Episode 007 ("Silence") reframes silence as something charged and revealing, not empty: when noise stops, what's true in us and around us becomes audible. The episode moves through silence's good forms—recollection, deep listening, truthfulness before God, freedom from the last word, prayer, and wonder—showing how silence can gather the scattered self and make room for real encounter.
It also names silence's shadow side: complicity, avoidance, isolation, control (the silent treatment), and suppression within communities that prize "peace" over truth. From there, the script grounds silence in the Catholic tradition as a discipline ordered to truth and charity, drawing on voices like St. Benedict (silence as a guardrail for trustworthy speech), St. Romuald and the Carthusians/St. Bruno (silence as stability and friendship with God), Guigo II (silence as the "mortar" of lectio divina), William of St.-Thierry (silence as exposure for healing), St. Aelred (silence that protects love and friendship), Dom Chautard (silence as the engine room of apostolic fruitfulness), and St.
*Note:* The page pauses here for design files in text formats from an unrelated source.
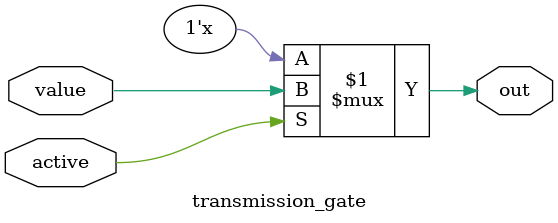
<source format=v>
module transmission_gate(input value, output out, input active);
    assign out = active ? value : 1'bz;
endmodule : transmission_gate

</source>
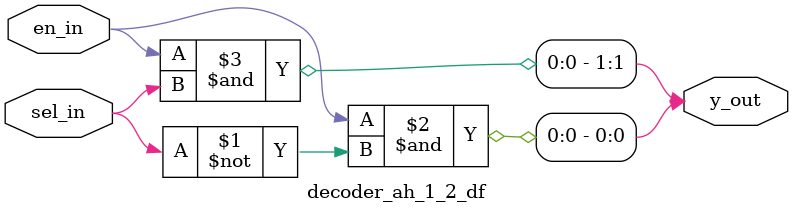
<source format=v>
module decoder_ah_1_2_df(sel_in, en_in, y_out);

input sel_in;
input en_in;
output [1:0] y_out;

assign y_out[0] = en_in & (~sel_in);
assign y_out[1] = en_in & (sel_in);

endmodule

</source>
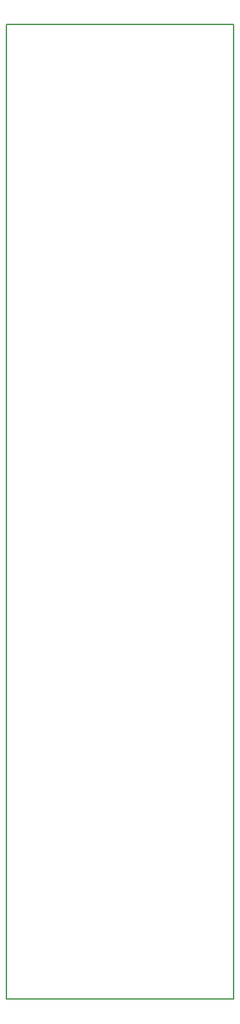
<source format=gbr>
G04 #@! TF.GenerationSoftware,KiCad,Pcbnew,(5.0.0-rc2-47-g52fceb3)*
G04 #@! TF.CreationDate,2018-06-13T16:43:58-05:00*
G04 #@! TF.ProjectId,nearness_att_panel,6E6561726E6573735F6174745F70616E,rev?*
G04 #@! TF.SameCoordinates,Original*
G04 #@! TF.FileFunction,Profile,NP*
%FSLAX46Y46*%
G04 Gerber Fmt 4.6, Leading zero omitted, Abs format (unit mm)*
G04 Created by KiCad (PCBNEW (5.0.0-rc2-47-g52fceb3)) date Wednesday, June 13, 2018 at 04:43:58 PM*
%MOMM*%
%LPD*%
G01*
G04 APERTURE LIST*
%ADD10C,0.150000*%
G04 APERTURE END LIST*
D10*
X0Y-128500000D02*
X30000000Y-128500000D01*
X0Y0D02*
X0Y-128500000D01*
X30000000Y0D02*
X30000000Y-128500000D01*
X0Y0D02*
X30000000Y0D01*
M02*

</source>
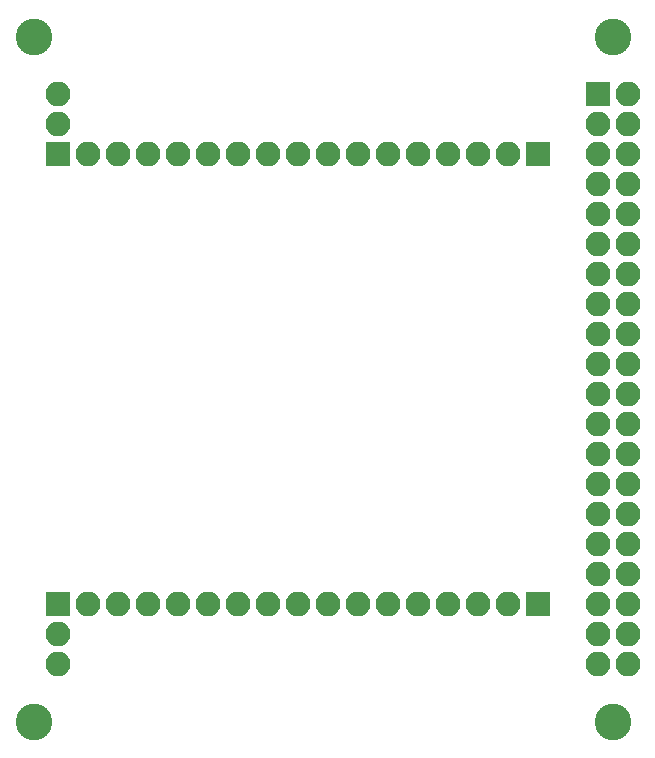
<source format=gts>
G04 #@! TF.GenerationSoftware,KiCad,Pcbnew,5.0.0-rc1-44a33f2~62~ubuntu17.10.1*
G04 #@! TF.CreationDate,2018-04-10T00:21:39+09:00*
G04 #@! TF.ProjectId,RaspiBBHat,526173706942424861742E6B69636164,rev?*
G04 #@! TF.SameCoordinates,Original*
G04 #@! TF.FileFunction,Soldermask,Top*
G04 #@! TF.FilePolarity,Negative*
%FSLAX46Y46*%
G04 Gerber Fmt 4.6, Leading zero omitted, Abs format (unit mm)*
G04 Created by KiCad (PCBNEW 5.0.0-rc1-44a33f2~62~ubuntu17.10.1) date Tue Apr 10 00:21:39 2018*
%MOMM*%
%LPD*%
G01*
G04 APERTURE LIST*
%ADD10C,3.100000*%
%ADD11R,2.100000X2.100000*%
%ADD12O,2.100000X2.100000*%
G04 APERTURE END LIST*
D10*
X76095000Y-71330000D03*
D11*
X78105000Y-81280000D03*
D12*
X78105000Y-78740000D03*
X78105000Y-76200000D03*
X78105000Y-124460000D03*
X78105000Y-121920000D03*
D11*
X78105000Y-119380000D03*
X123825000Y-76200000D03*
D12*
X126365000Y-76200000D03*
X123825000Y-78740000D03*
X126365000Y-78740000D03*
X123825000Y-81280000D03*
X126365000Y-81280000D03*
X123825000Y-83820000D03*
X126365000Y-83820000D03*
X123825000Y-86360000D03*
X126365000Y-86360000D03*
X123825000Y-88900000D03*
X126365000Y-88900000D03*
X123825000Y-91440000D03*
X126365000Y-91440000D03*
X123825000Y-93980000D03*
X126365000Y-93980000D03*
X123825000Y-96520000D03*
X126365000Y-96520000D03*
X123825000Y-99060000D03*
X126365000Y-99060000D03*
X123825000Y-101600000D03*
X126365000Y-101600000D03*
X123825000Y-104140000D03*
X126365000Y-104140000D03*
X123825000Y-106680000D03*
X126365000Y-106680000D03*
X123825000Y-109220000D03*
X126365000Y-109220000D03*
X123825000Y-111760000D03*
X126365000Y-111760000D03*
X123825000Y-114300000D03*
X126365000Y-114300000D03*
X123825000Y-116840000D03*
X126365000Y-116840000D03*
X123825000Y-119380000D03*
X126365000Y-119380000D03*
X123825000Y-121920000D03*
X126365000Y-121920000D03*
X123825000Y-124460000D03*
X126365000Y-124460000D03*
D11*
X118745000Y-81280000D03*
D12*
X116205000Y-81280000D03*
X113665000Y-81280000D03*
X111125000Y-81280000D03*
X108585000Y-81280000D03*
X106045000Y-81280000D03*
X103505000Y-81280000D03*
X100965000Y-81280000D03*
X98425000Y-81280000D03*
X95885000Y-81280000D03*
X93345000Y-81280000D03*
X90805000Y-81280000D03*
X88265000Y-81280000D03*
X85725000Y-81280000D03*
X83185000Y-81280000D03*
X80645000Y-81280000D03*
X80645000Y-119380000D03*
X83185000Y-119380000D03*
X85725000Y-119380000D03*
X88265000Y-119380000D03*
X90805000Y-119380000D03*
X93345000Y-119380000D03*
X95885000Y-119380000D03*
X98425000Y-119380000D03*
X100965000Y-119380000D03*
X103505000Y-119380000D03*
X106045000Y-119380000D03*
X108585000Y-119380000D03*
X111125000Y-119380000D03*
X113665000Y-119380000D03*
X116205000Y-119380000D03*
D11*
X118745000Y-119380000D03*
D10*
X125095000Y-71330000D03*
X76095000Y-129330000D03*
X125095000Y-129330000D03*
M02*

</source>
Peter Damian (silence offered back to the Church as intercessory service).
The episode closes with a practical "rule of life": a daily minute of arrival, a Benedictine pause to avoid sinful speech, watchfulness over thoughts, weekly lectio, a vow against gossip, and the courage to break silence when truth and charity require it—so that words, when spoken, are born from prayerful steadiness rather than panic or ego.